◆ TASK DETAILS
Up to and including the line that contains "fluxo), e abaixo", write out each line of the material from its first line, exactly.

◆ GIVEN RECORDS
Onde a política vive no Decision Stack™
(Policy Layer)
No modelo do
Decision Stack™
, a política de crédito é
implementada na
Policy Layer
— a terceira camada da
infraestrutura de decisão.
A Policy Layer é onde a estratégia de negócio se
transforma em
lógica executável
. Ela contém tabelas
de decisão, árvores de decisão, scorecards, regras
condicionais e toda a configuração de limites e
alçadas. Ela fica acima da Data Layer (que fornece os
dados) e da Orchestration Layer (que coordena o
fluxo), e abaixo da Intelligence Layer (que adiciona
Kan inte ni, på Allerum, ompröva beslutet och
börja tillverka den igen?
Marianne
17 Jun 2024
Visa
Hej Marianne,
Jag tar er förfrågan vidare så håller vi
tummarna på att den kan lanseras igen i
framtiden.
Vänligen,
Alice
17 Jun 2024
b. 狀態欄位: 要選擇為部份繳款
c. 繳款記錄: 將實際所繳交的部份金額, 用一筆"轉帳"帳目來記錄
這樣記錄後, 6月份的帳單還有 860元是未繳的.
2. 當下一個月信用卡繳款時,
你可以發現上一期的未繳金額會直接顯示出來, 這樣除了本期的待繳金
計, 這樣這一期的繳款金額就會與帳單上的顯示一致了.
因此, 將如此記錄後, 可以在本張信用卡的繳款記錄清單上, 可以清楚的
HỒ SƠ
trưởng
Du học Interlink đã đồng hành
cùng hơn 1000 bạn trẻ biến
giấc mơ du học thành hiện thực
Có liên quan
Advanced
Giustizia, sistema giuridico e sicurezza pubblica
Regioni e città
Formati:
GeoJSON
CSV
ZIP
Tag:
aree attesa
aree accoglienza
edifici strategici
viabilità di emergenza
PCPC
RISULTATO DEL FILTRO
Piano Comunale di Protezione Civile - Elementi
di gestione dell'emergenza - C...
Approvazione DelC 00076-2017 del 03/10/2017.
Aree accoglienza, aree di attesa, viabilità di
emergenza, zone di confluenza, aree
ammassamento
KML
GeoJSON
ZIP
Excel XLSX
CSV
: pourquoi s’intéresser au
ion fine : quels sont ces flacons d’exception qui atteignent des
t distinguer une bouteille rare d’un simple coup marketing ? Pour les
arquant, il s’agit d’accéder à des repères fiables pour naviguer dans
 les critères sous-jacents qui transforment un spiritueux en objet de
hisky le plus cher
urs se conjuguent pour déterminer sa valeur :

◆ ANSWER SECTION
Onde a política vive no Decision Stack™
(Policy Layer)
No modelo do
Decision Stack™
, a política de crédito é
implementada na
Policy Layer
— a terceira camada da
infraestrutura de decisão.
A Policy Layer é onde a estratégia de negócio se
transforma em
lógica executável
. Ela contém tabelas
de decisão, árvores de decisão, scorecards, regras
condicionais e toda a configuração de limites e
alçadas. Ela fica acima da Data Layer (que fornece os
dados) e da Orchestration Layer (que coordena o
fluxo), e abaixo da Intelligence Layer (que adiciona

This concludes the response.